▸ **WORK TO BE COMPLETED**
Copy each line containing the word "right" from the records that follow, please.

Stored items
-*-*-

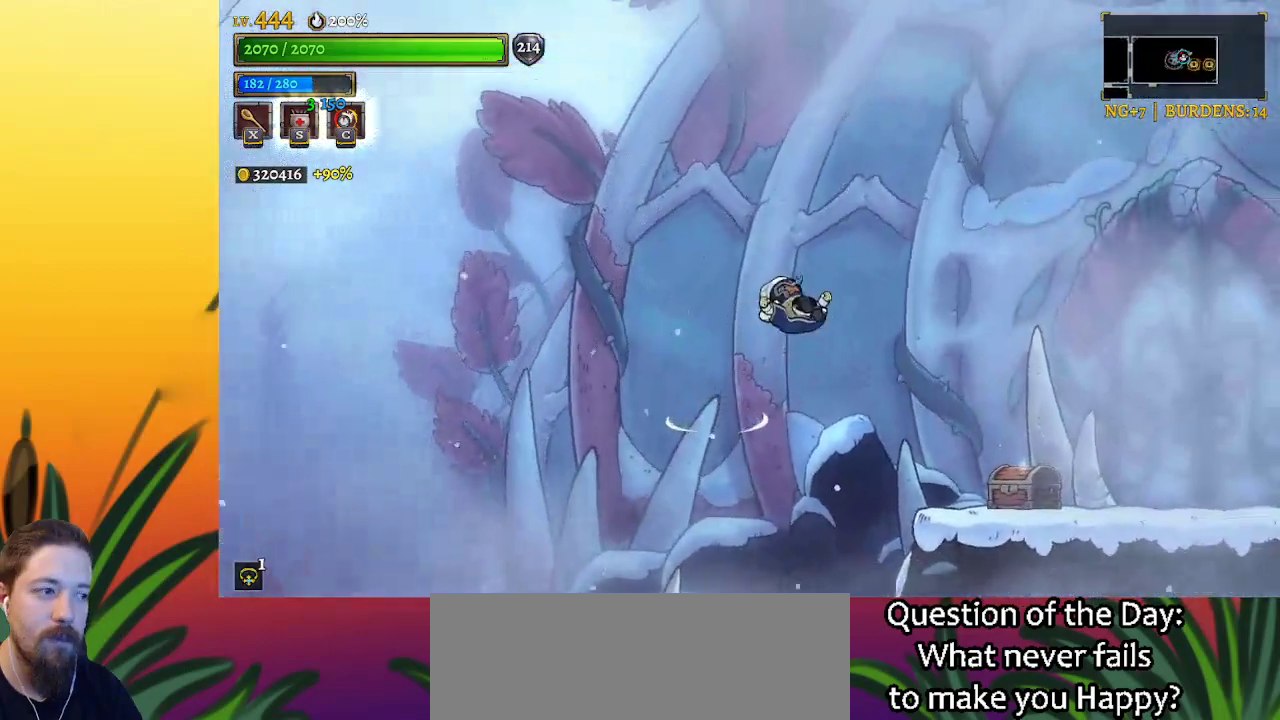
{"keys": ["right"], "events": []}
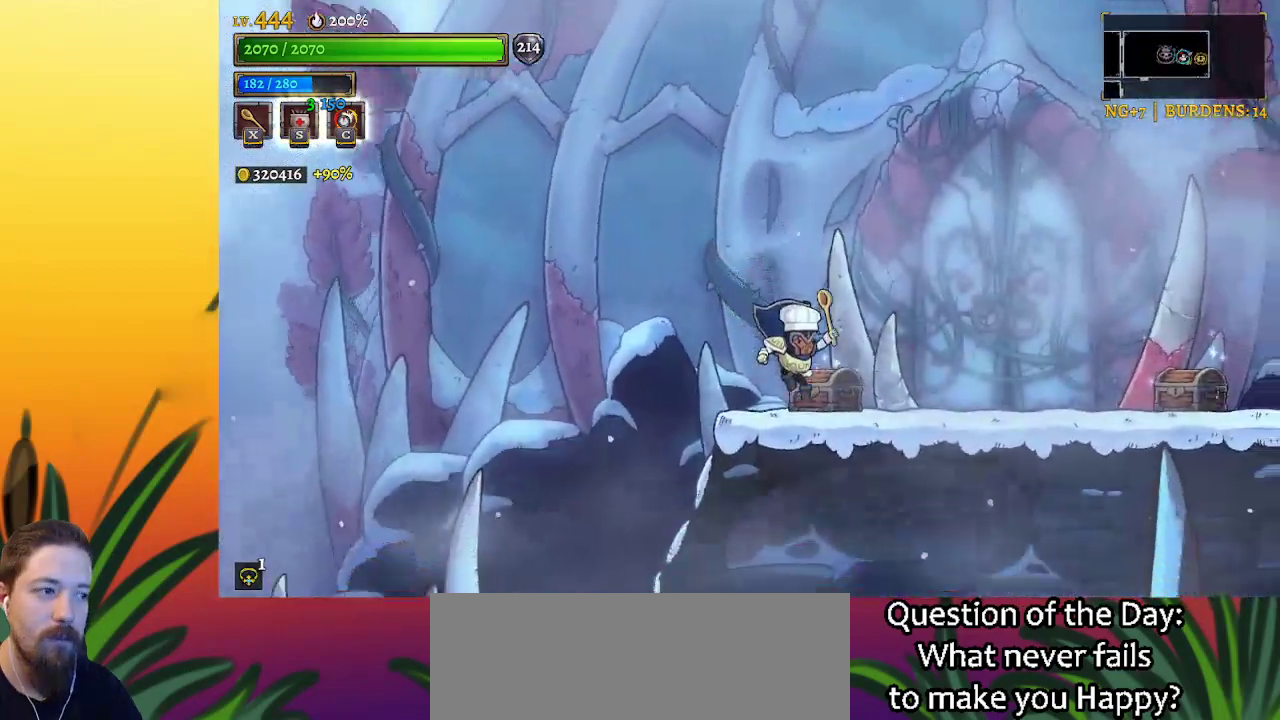
{"keys": ["d", "right"], "events": [[117, "up", "down"], [217, "up", "up"], [250, "d", "down"]]}
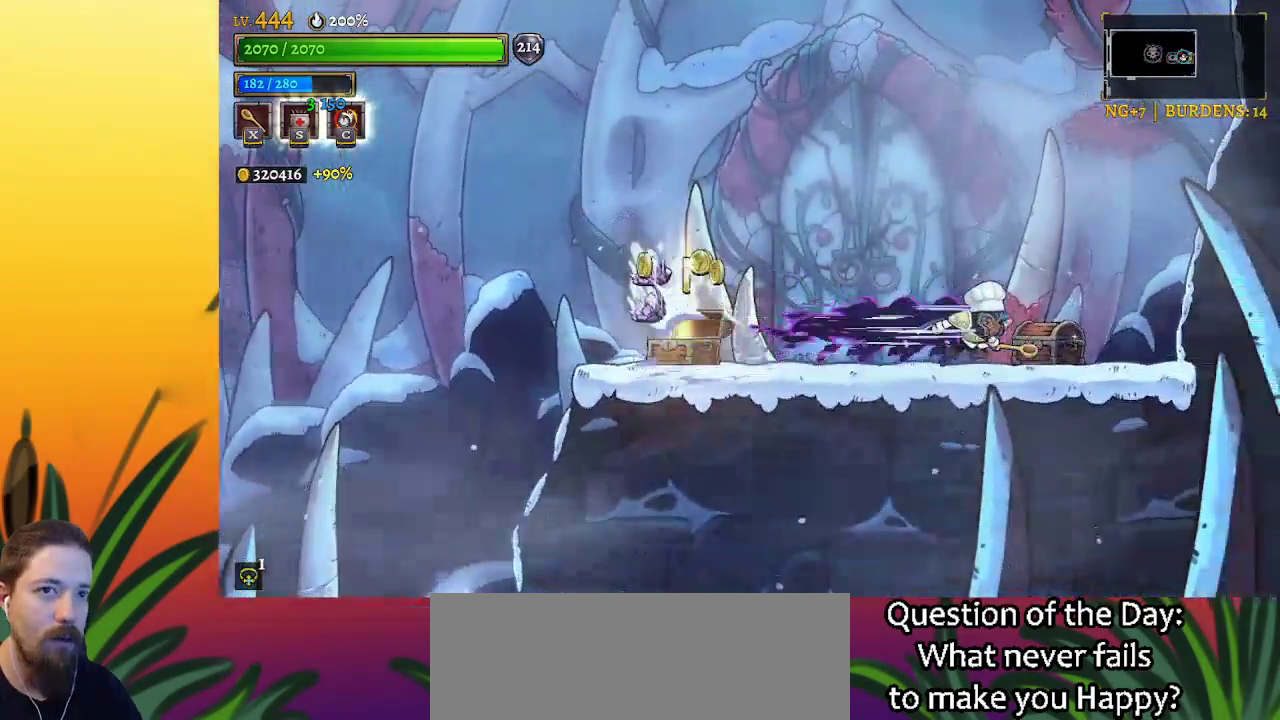
{"keys": ["right"], "events": [[184, "up", "down"], [234, "d", "up"], [267, "up", "up"]]}
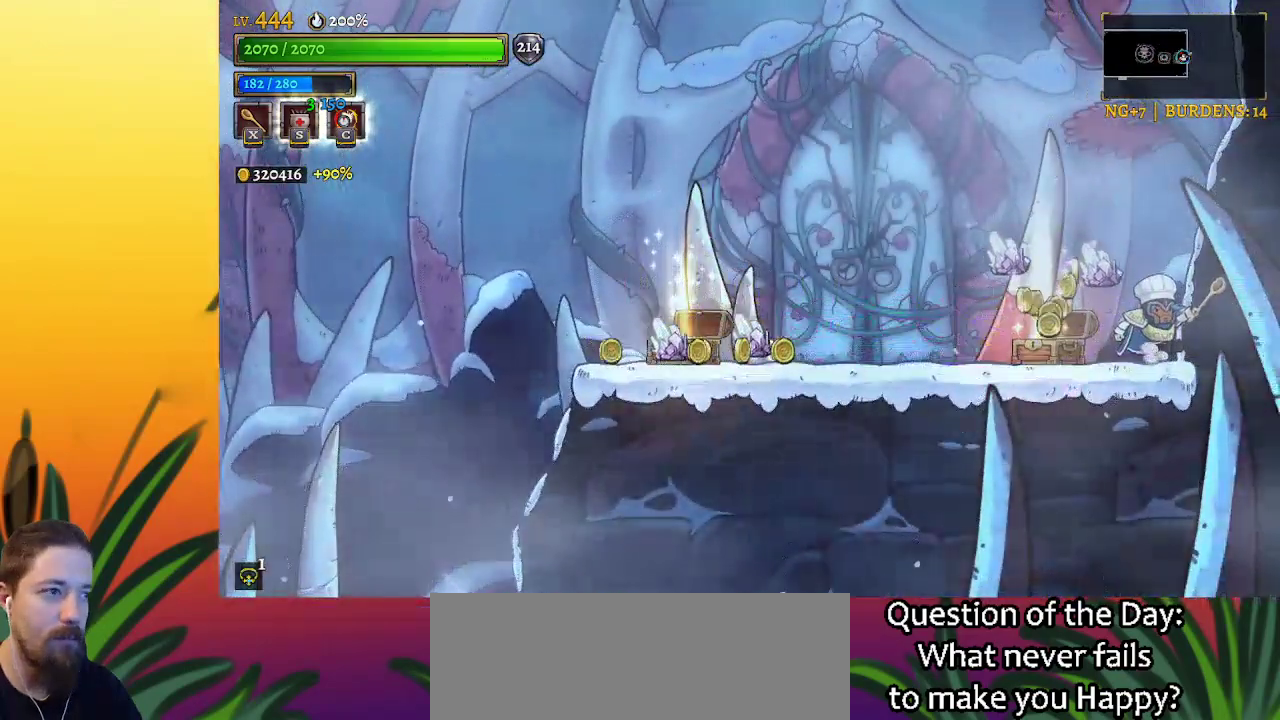
{"keys": ["a", "left"], "events": [[50, "right", "up"], [300, "left", "down"], [384, "a", "down"]]}
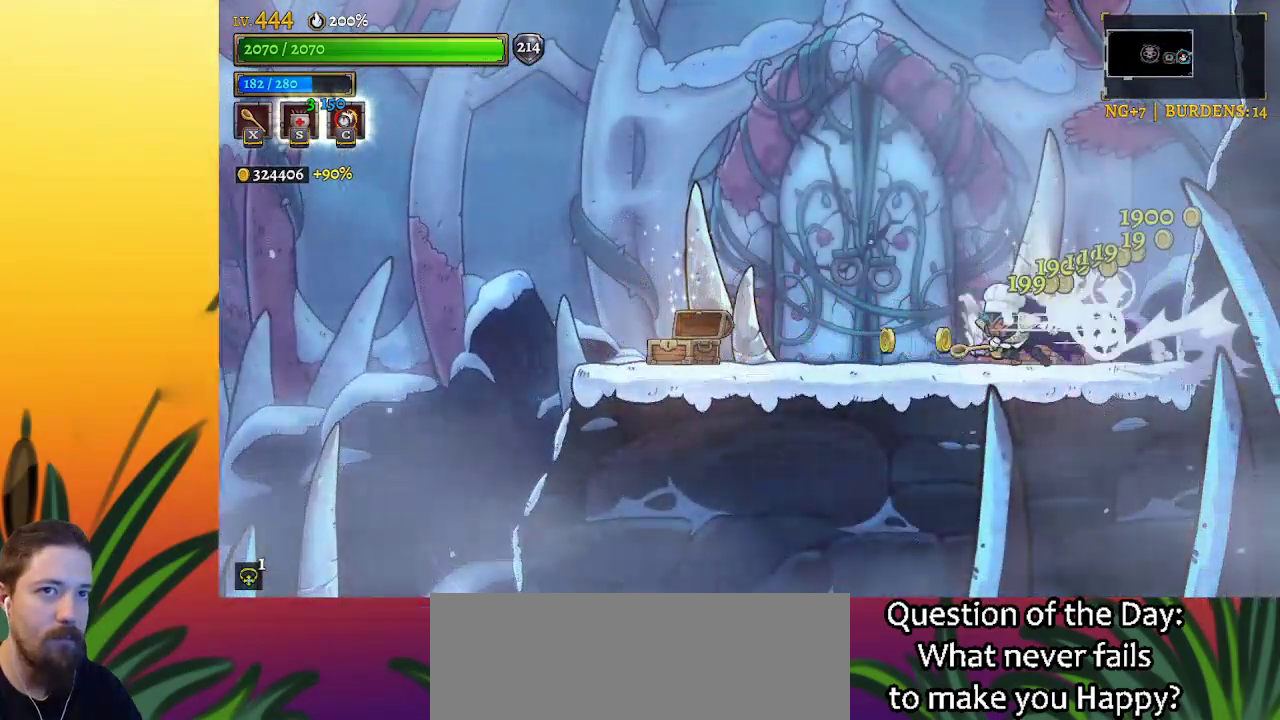
{"keys": ["a", "left"], "events": [[400, "a", "up"], [450, "a", "down"]]}
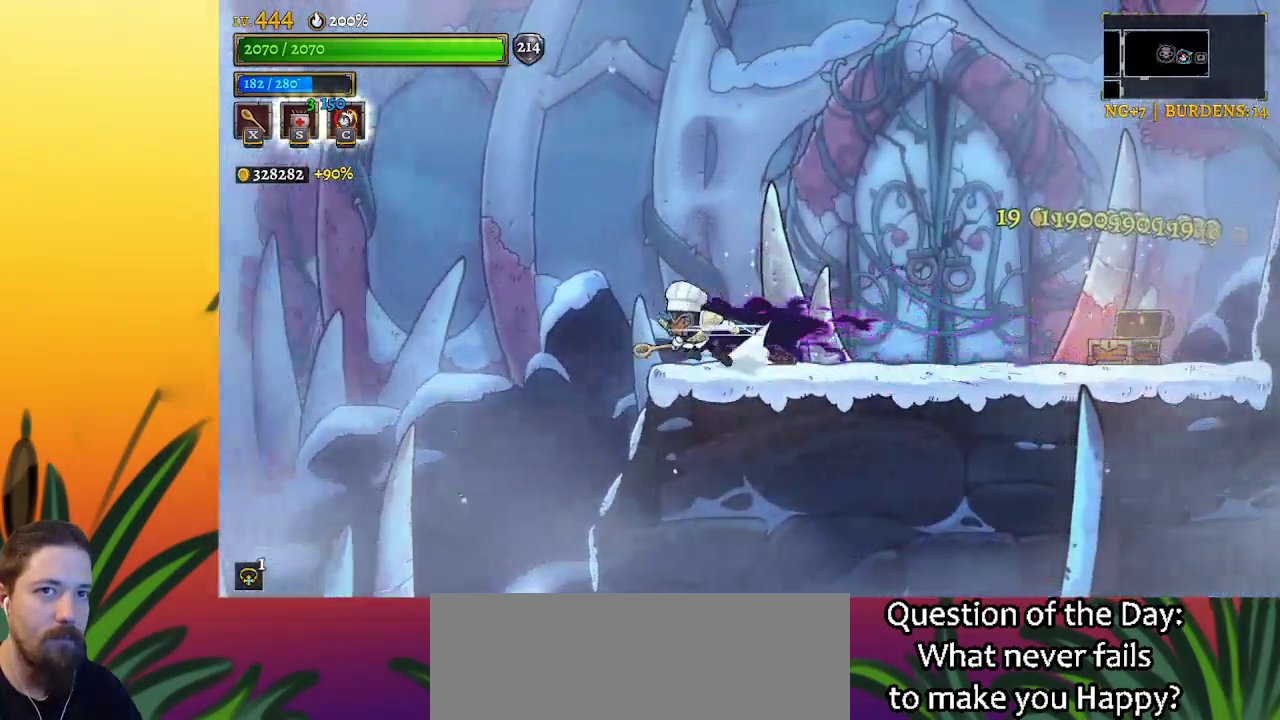
{"keys": ["a", "left"], "events": []}
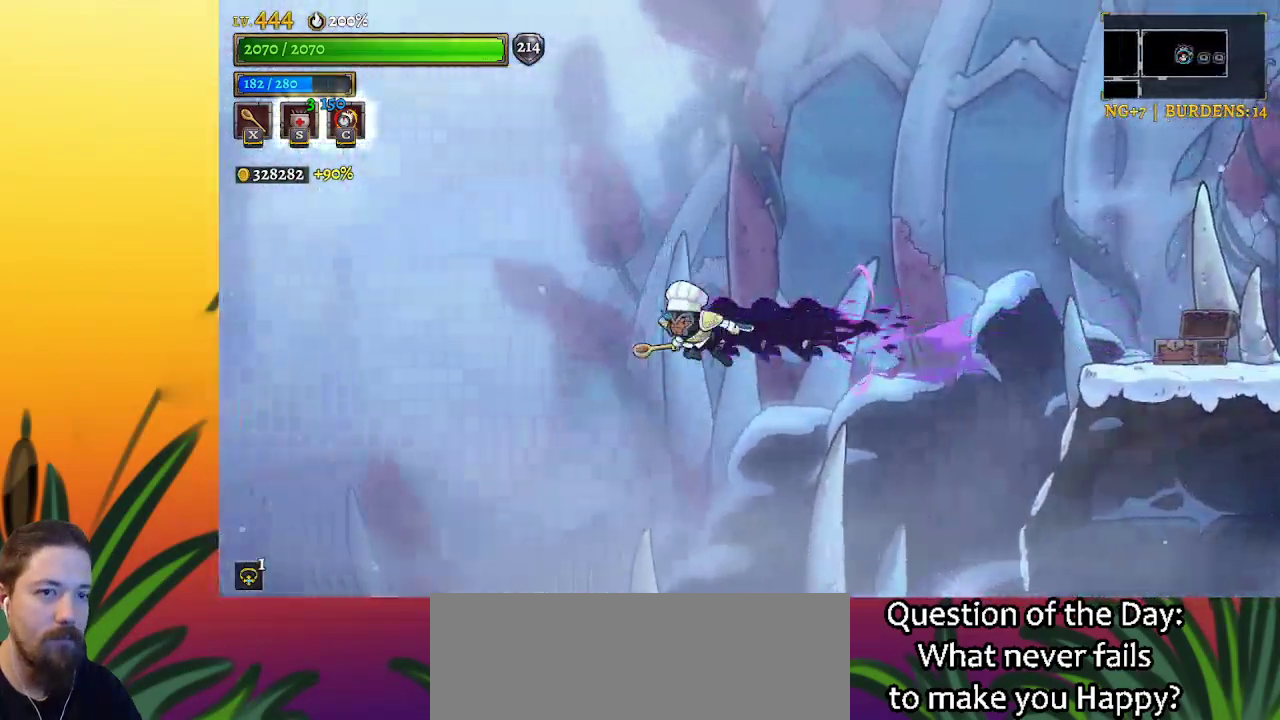
{"keys": ["left"], "events": [[150, "a", "up"]]}
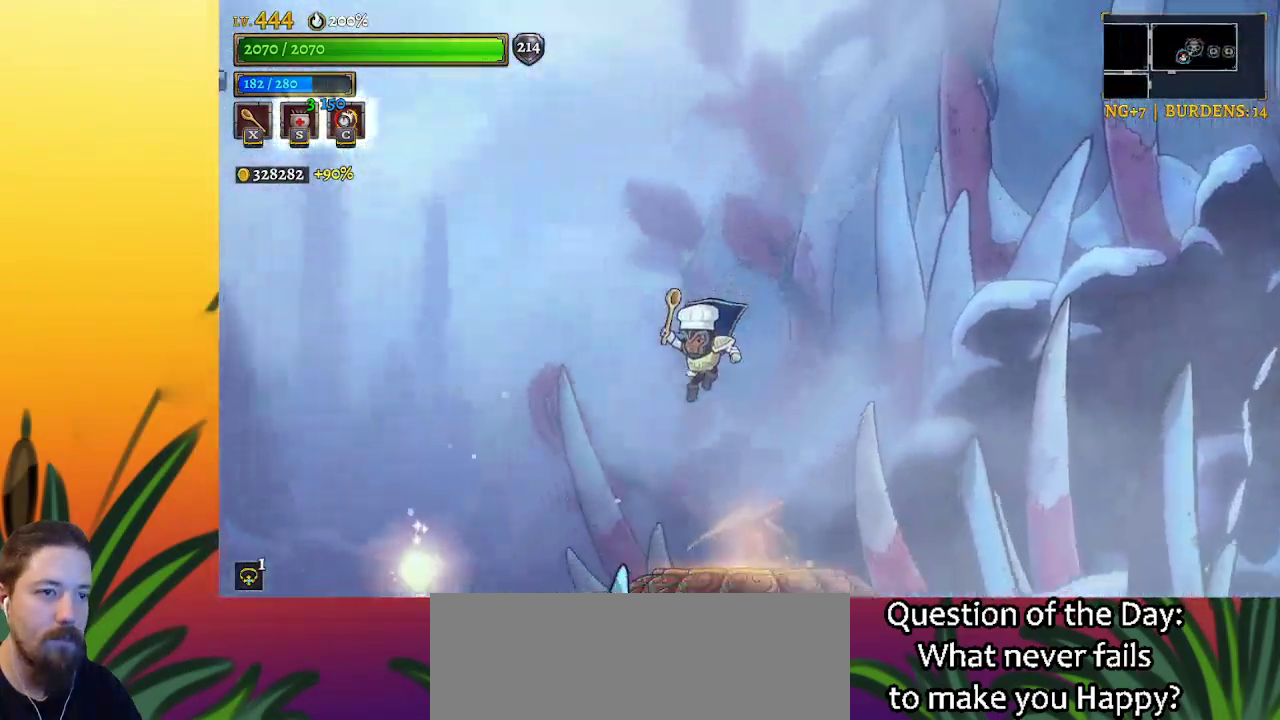
{"keys": [], "events": [[450, "left", "up"]]}
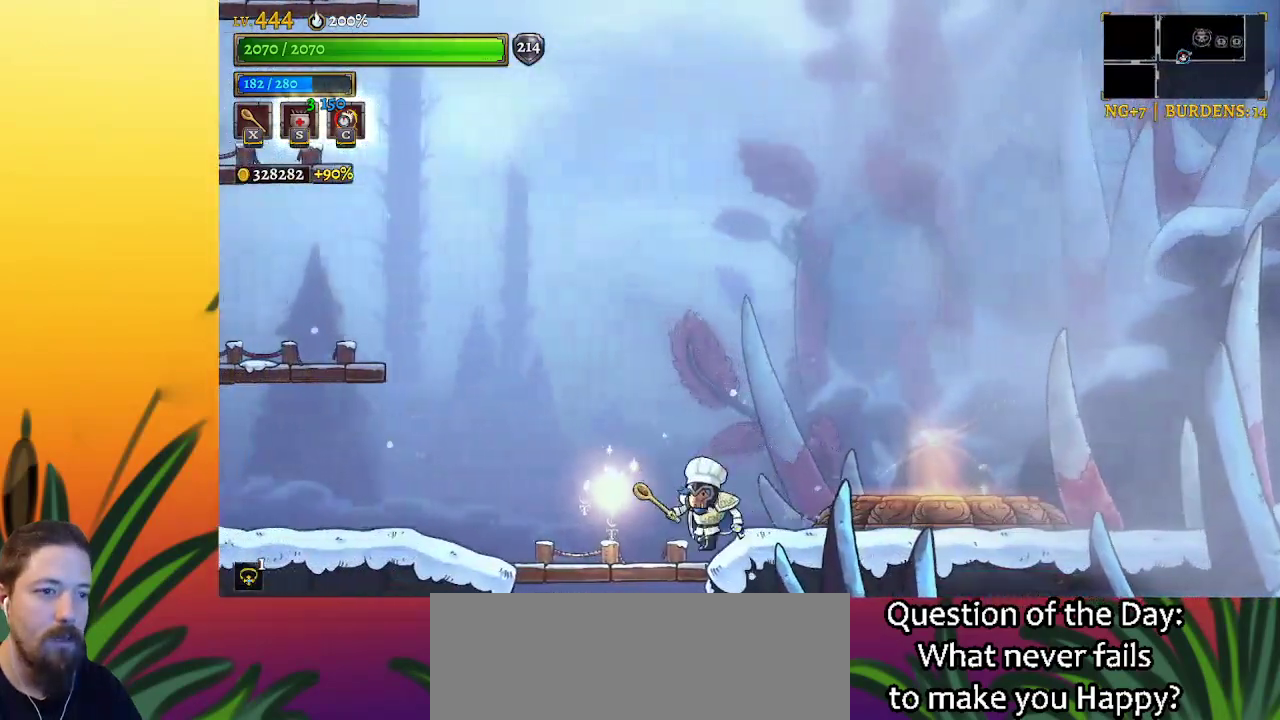
{"keys": ["left"], "events": [[50, "right", "down"], [234, "right", "up"], [367, "left", "down"]]}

-*-*-

▸ **WRITTEN RESPONSE**
{"keys": ["right"], "events": []}
{"keys": ["d", "right"], "events": [[117, "up", "down"], [217, "up", "up"], [250, "d", "down"]]}
{"keys": ["right"], "events": [[184, "up", "down"], [234, "d", "up"], [267, "up", "up"]]}
{"keys": ["a", "left"], "events": [[50, "right", "up"], [300, "left", "down"], [384, "a", "down"]]}
{"keys": ["left"], "events": [[50, "right", "down"], [234, "right", "up"], [367, "left", "down"]]}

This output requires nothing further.